Classification:

attack

Tactic:

TA0040-impact

Technique:

T1485-data-destruction

VIEW RULE IN DATADOG VIEW SIGNALS

Goal

Detects anomalous deletion of AWS Lambda functions. This rule identifies when a user or role deletes an unusual number of Lambda functions within a short time period.

Strategy

This rule monitors AWS CloudTrail logs for DeleteFunction20150331 events. The detection uses anomaly detection to establish a baseline of normal deletion patterns over a 24-hour learning period and identifies deviations from this baseline.
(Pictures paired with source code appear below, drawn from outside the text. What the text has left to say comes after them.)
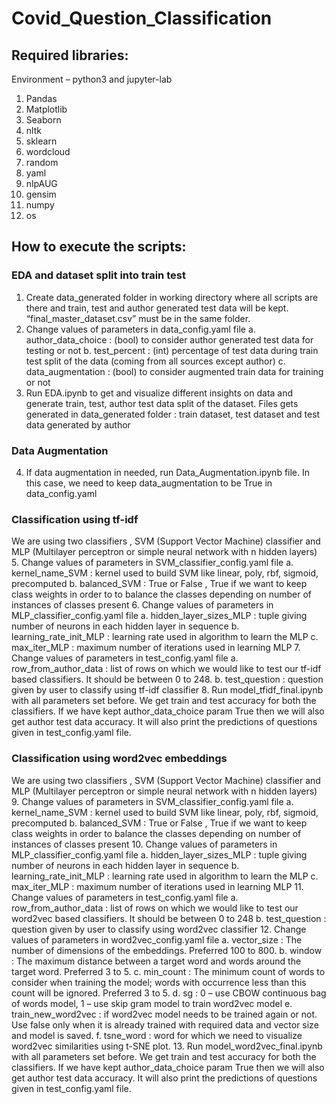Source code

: # Covid_Question_Classification
## Required libraries: 
Environment – python3 and jupyter-lab
1.	Pandas
2.	Matplotlib
3.	Seaborn
4.	nltk
5.	sklearn 
6.	wordcloud 
7.	random 
8.	yaml
9.	nlpAUG
10.	gensim 
11.	numpy 
12.	os

## How to execute the scripts: 
### EDA and dataset split into train test 
1.	Create data_generated folder in working directory where all scripts are there and train, test and author generated test data will be kept. “final_master_dataset.csv” must be in the same folder.
2.	 Change values of parameters in data_config.yaml file
a.	author_data_choice : (bool) to consider author generated test data for testing or not
b.	test_percent : (int) percentage of test data during train test split of the data (coming from all sources except author) 
c.	data_augmentation : (bool) to consider augmented train data for training or not 
3.	Run EDA.ipynb to get and visualize different insights on data and generate train, test, author test data split of the dataset. 
Files gets generated in data_generated folder : train dataset, test dataset and test data generated by author 
### Data Augmentation 
4.	If data augmentation in needed, run Data_Augmentation.ipynb file. In this case, we need to keep data_augmentation to be True in data_config.yaml
### Classification using tf-idf 
We are using two classifiers , SVM (Support Vector Machine) classifier and MLP (Multilayer perceptron or simple neural network with n hidden layers)
5.	Change values of parameters in SVM_classifier_config.yaml file
a.	kernel_name_SVM : kernel used to build SVM like linear, poly, rbf, sigmoid, precomputed
b.	balanced_SVM : True or False , True if we want to keep class weights in order to to balance the classes depending on number of instances of classes present 
6.	Change values of parameters in MLP_classifier_config.yaml file
a.	hidden_layer_sizes_MLP : tuple giving number of neurons in each hidden layer in sequence 
b.	learning_rate_init_MLP : learning rate used in algorithm to learn the MLP 
c.	max_iter_MLP : maximum number of iterations used in learning MLP
7.	Change values of parameters in test_config.yaml file 
a.	row_from_author_data : list of rows on which we would like to test our tf-idf based classifiers. It should be between 0 to 248.
b.	test_question : question given by user to classify using tf-idf classifier 
8.	Run model_tfidf_final.ipynb with all parameters set before. We get train and test accuracy for both the classifiers. If we have kept author_data_choice param True then we will also get author test data accuracy. It will also print the predictions of questions given in test_config.yaml file.
### Classification using word2vec embeddings 
We are using two classifiers , SVM (Support Vector Machine) classifier and MLP (Multilayer perceptron or simple neural network with n hidden layers)
9.	Change values of parameters in SVM_classifier_config.yaml file
a.	kernel_name_SVM : kernel used to build SVM like linear, poly, rbf, sigmoid, precomputed
b.	balanced_SVM : True or False , True if we want to keep class weights in order to balance the classes depending on number of instances of classes present 
10.	Change values of parameters in MLP_classifier_config.yaml file
a.	hidden_layer_sizes_MLP : tuple giving number of neurons in each hidden layer in sequence 
b.	learning_rate_init_MLP : learning rate used in algorithm to learn the MLP 
c.	max_iter_MLP : maximum number of iterations used in learning MLP
11.	Change values of parameters in test_config.yaml file 
a.	row_from_author_data : list of rows on which we would like to test our word2vec based classifiers. It should be between 0 to 248
b.	test_question : question given by user to classify using word2vec classifier 
12.	Change values of parameters in word2vec_config.yaml file
a.	vector_size  : The number of dimensions of the embeddings. Preferred 100 to 800.
b.	window : The maximum distance between a target word and words around the target word. Preferred 3 to 5. 
c.	min_count : The minimum count of words to consider when training the model; words with occurrence less than this count will be ignored. Preferred 3 to 5. 
d.	sg : 0 – use CBOW continuous bag of words model, 1 – use skip gram model to train word2vec model
e.	train_new_word2vec : if word2vec model needs to be trained again or not. Use false only when it is already trained with required data and vector size and model is saved. 
f.	tsne_word : word for which we need to visualize word2vec similarities using t-SNE plot. 
13.	Run model_word2vec_final.ipynb with all parameters set before. We get train and test accuracy for both the classifiers. If we have kept author_data_choice param True then we will also get author test data accuracy. It will also print the predictions of questions given in test_config.yaml file.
Lambda functions often contain critical business logic and their deletion can disrupt services or remove security controls.

Triage & Response

1. Review the @userIdentity.arn to identify the account or role that performed the deletions.
2. Check the @requestParameters.functionName to determine which specific Lambda functions were deleted.
3. Verify if the deleted functions were part of a planned decommissioning or migration effort.
4. Examine the CloudTrail logs for additional suspicious activity from the same identity around the time of the deletions.
5. Review AWS CloudWatch logs for the deleted functions to check for any unusual activity prior to deletion.
6. Check if the identity has the necessary permissions to perform these deletions through IAM policies.
7. Restore the deleted functions from backups if available and implement stricter access controls for Lambda function deletion.